D’origine française, puis devenus britanniques par la force des choses, les Québécois ont par la suite adopté un mode de vie de plus en plus américanisé. Avec les migrations saisonnières pour couper l’hiver, ils se sont ouverts sur les Amériques et les Antilles. El Colectivo est un exemple éloquent de cette évolution. Ce collectif d’une quinzaine de musiciens québécois parcourt les Amériques dans un vieil autobus jaune depuis maintenant huit ans. Ils ont produit un party d’enfer à la Grande place du 400e, avant hier. Tous membres ou ex-membres de groupes comme Overbass, Anonymus, Redcore et GrimSkunk qui faisaient du rock metal, hard core, alternatif… ce collectif déploie aujourd’hui surtout des rythmes latinos.

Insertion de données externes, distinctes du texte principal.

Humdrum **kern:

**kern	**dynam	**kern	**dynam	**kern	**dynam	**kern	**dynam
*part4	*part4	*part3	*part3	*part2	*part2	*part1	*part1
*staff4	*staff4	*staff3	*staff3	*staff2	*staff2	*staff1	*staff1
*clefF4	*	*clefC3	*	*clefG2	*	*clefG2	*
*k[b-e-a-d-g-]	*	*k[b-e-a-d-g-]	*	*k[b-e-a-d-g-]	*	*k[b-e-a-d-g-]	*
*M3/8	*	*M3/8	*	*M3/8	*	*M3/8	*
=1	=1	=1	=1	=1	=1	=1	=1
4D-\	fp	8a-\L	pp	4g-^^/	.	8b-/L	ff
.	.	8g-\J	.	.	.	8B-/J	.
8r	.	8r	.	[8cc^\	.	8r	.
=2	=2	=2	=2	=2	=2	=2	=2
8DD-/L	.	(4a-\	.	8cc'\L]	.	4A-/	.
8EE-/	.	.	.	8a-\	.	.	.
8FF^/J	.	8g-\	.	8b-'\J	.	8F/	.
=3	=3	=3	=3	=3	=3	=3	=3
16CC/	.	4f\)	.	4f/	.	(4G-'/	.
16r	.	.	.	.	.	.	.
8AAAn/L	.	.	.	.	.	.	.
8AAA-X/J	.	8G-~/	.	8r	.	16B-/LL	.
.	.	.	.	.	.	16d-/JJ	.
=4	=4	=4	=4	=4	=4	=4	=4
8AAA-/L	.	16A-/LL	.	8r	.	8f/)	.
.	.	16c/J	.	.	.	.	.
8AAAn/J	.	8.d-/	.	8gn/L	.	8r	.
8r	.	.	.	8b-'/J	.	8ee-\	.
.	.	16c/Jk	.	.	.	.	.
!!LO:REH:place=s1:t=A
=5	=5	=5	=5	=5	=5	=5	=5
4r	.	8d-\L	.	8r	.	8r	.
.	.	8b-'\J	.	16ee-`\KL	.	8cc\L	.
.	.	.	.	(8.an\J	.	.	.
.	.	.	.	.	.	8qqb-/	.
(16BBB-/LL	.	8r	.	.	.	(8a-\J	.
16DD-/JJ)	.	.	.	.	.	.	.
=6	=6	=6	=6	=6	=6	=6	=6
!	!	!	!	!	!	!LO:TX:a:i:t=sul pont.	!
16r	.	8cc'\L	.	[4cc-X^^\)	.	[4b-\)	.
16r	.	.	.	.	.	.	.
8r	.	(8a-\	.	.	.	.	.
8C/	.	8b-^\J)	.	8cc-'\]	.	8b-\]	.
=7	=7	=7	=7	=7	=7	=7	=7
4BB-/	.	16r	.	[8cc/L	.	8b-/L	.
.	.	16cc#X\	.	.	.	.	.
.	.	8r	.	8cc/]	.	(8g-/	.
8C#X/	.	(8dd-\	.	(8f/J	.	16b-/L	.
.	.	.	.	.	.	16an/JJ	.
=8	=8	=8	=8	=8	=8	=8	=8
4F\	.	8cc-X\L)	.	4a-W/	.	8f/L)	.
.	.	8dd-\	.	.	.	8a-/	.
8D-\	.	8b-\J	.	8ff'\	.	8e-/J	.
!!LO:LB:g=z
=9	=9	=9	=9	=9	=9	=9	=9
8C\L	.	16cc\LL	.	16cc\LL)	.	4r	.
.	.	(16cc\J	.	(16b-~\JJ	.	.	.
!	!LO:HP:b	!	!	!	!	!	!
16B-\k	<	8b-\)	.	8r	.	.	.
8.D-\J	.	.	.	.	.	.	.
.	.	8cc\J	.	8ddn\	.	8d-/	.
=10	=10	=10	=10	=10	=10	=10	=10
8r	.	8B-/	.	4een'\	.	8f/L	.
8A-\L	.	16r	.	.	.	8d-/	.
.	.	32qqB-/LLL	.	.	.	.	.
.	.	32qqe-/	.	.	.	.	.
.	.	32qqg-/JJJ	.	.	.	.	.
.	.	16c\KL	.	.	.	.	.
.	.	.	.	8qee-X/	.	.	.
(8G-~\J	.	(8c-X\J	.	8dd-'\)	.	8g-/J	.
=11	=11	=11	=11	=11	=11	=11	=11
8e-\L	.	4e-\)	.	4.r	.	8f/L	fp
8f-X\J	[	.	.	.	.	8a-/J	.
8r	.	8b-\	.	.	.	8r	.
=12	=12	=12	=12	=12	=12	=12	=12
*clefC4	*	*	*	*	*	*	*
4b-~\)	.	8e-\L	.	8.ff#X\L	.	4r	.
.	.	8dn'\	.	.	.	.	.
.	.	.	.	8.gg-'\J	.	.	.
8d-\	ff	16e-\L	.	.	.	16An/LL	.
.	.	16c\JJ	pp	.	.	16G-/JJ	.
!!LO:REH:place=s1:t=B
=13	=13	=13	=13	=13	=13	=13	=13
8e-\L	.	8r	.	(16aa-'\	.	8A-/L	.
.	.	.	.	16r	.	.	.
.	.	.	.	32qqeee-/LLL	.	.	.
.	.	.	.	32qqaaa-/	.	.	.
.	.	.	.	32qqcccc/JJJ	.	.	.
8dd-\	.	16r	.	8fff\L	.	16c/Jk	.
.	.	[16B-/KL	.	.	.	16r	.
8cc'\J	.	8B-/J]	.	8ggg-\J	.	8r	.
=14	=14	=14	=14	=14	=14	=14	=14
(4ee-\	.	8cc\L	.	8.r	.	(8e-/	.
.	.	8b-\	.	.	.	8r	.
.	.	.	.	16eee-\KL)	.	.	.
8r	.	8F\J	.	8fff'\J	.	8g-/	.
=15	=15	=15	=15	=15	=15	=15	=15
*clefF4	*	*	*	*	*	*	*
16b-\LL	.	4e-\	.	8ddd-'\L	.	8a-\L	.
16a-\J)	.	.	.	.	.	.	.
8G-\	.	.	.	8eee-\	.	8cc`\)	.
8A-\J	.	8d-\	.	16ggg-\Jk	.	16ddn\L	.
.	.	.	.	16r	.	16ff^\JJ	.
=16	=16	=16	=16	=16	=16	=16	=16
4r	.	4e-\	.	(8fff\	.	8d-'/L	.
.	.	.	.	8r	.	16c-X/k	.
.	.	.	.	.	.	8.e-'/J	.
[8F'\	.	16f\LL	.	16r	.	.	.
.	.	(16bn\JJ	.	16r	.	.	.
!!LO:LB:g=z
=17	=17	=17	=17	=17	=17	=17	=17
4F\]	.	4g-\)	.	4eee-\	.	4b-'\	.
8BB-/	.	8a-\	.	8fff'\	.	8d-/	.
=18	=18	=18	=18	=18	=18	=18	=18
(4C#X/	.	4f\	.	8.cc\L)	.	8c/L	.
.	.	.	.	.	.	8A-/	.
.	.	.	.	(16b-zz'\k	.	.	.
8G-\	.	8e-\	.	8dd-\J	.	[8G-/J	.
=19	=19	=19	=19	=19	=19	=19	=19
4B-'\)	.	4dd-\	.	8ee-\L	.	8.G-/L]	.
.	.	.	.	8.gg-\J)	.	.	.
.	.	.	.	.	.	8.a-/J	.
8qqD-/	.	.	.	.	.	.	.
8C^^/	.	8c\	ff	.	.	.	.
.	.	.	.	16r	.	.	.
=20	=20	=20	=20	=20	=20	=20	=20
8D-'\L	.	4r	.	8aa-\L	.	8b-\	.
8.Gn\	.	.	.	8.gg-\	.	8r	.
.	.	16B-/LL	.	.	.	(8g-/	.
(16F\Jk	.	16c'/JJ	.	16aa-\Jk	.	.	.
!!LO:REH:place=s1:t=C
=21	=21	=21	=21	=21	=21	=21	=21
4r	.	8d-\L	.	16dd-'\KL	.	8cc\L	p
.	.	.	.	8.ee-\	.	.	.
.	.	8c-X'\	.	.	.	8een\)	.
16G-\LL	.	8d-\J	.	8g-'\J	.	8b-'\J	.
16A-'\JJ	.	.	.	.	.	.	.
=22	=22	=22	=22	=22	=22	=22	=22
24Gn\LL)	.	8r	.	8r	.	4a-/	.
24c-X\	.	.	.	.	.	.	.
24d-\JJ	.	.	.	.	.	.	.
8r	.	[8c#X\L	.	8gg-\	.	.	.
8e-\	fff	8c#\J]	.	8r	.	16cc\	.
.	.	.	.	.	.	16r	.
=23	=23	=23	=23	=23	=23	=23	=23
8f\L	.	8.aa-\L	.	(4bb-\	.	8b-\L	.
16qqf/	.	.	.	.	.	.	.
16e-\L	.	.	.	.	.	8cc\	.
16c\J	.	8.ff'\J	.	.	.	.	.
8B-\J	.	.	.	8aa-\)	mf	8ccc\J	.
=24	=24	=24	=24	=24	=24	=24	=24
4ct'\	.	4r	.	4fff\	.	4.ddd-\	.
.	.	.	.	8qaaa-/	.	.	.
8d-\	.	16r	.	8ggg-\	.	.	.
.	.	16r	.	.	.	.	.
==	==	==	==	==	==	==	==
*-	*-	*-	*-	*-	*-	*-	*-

Les Bouchard, Côté, Tremblay, Morin, Morin, Paris, Duplan, Calliari, Arroyo (qui se présente comme la Mexicaine du Saguenay), Perez, Blacky, Evil, etc., qui forme ce collectif explorent l’amérilatinité, après avoir expérimenté l’américanisation. Dans leurs pièces musicales, ils ont choisi la « fiesta », « Me gusta baila (j’aime danser)», ils saluent aussi le « Che » et dénoncent la militarisation « Presidente ». (ils passent de l’espagnol, au français, à l’anglais et inversement, voici leur video Even for free)
http://www.zephyrdvd.com/video/EvenForFree.html
Les Québécois, les Mexicains, les Costa Ricains sont tous des Américains, sans pour autant être États-Uniens. Nous sommes tous marqués par l’américanité, mais chaque nation développe de manière particulière cette américanité, selon ses racines et son histoire. Tout comme en Europe, les Français, les Italiens, les Anglais, les Néerlandais, les Espagnols sont des Européens, aucune nation ne s’approprie le nom d’un continent.
Comme je l’ai exposé dans le billet du 4 juillet ceux que nous nommons Américains sont des États-Uniens :
http://quebec.blog.lemonde.fr/2008/07/04/4-juillet-fete-des-americains-ou-des-etats-uniens/
Quant à la belle expression «amérilatinité» que j’utilise dans ce billet, elle provient des travaux de Frédéric Lesemann.
J’en présente longuement une description dans un billet plus récent où je décris comment l’identité québécoise qui tend à s’enfoncer dans l’américanisation aurait intérêt à se rapprocher de l’Amérique latine afin de vivre son amérilatinité.